OK, but what about Beyoncé? February has already been a big month for Queen Bey: she announced she’s expecting twins. Rumors of a performance had been swirling for awhile, and Entertainment Tonight reported that she was spotted last week rehearsing with a crew of dancers. If she doesn’t make it to the stage, at least we’ve got last year’s VMAs performance to play on loop.

And the other major stars of the year—Justin Bieber, Drake and Kanye West? The bad news is that all three of these artists—despite multiple nominations apiece—look to be skipping out on the ceremony. Bieber is allegedly ditching the night in some kind of protest. West vowed back in October to boycott if fellow artist Frank Ocean came up blank. And Drake’s concert schedule currently has him across the pond doing a show in the U.K. on Grammy night.

Who’s hosting? James Corden will take the wheel for his first spin at driving the night’s show. The beloved British “Carpool Karaoke” comedian is a natural fit for the musical ceremony, and a change of pace after five years of L.L. Cool J playing emcee.

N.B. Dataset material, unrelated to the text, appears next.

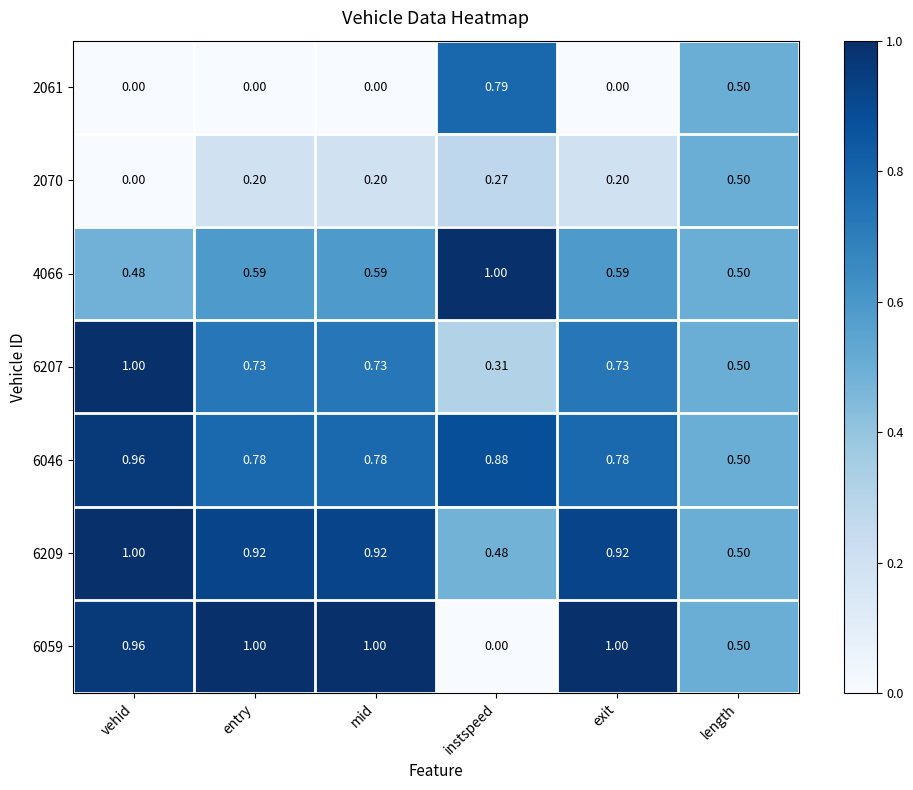

What is the greatest value displayed?

1.0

And who’s nominated? Bey takes the crown with nine nominations. Adele is up for five, and the two dominant singers will duke it out for the big awards like Album of the Year, Song of the Year and Record of the Year. Drake and Rihanna each racked up eight nods (thanks in part to their collaboration on “Work”), and Chance the Rapper already made history with seven nominations, five of them for the streaming-only Coloring Book album. (In the past, the Grammys excluded digital-only releases.) Justin Bieber and Kanye West also pop up plenty.

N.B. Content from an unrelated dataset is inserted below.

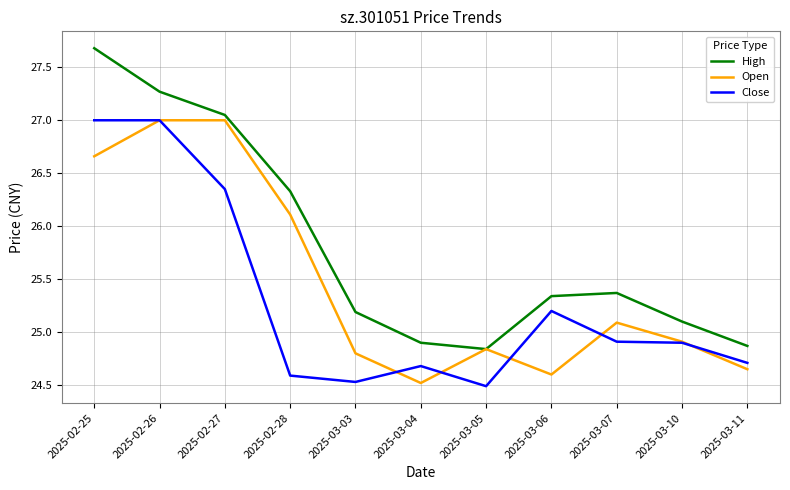

What position from the left is 2025-02-27?

3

Then there’s David Bowie’s Blackstar, which has five nominations and might finally afford the iconic artist the respect, albeit posthumously, that the Grammys mostly withheld during his lifetime. But with Radiohead’s A Moon Shaped Pool and Bon Iver’s 22, A Million also in the mix, competition in the Alternative Music category is stiff.

The other big question mark is in the Best New Artist category. Electronic DJ duo The Chainsmokers have had a breakout year, but they’re up against Chance the Rapper, Anderson .Paak, Maren Morris, and Kelsea Ballerini—the latter two being country singers in a similar vein to early Taylor Swift.

Anything else to look out for? The Prince tribute will be star-studded, and rumor has it Bruno Mars is involved. Beyond that, host Corden’s easygoing brand of humor suggests he’ll try to keep the tone light. Given the explosive political climate of the country and the outspoken nature of many of the artists, however, speeches are likely to rise above the usual spiels of endless “thank yous.” In every awards event so far this year, stars—from Meryl Streep at the Golden Globes to Julia Louis-Dreyfus at the SAG Awards—have used their time onstage to make broader social statements.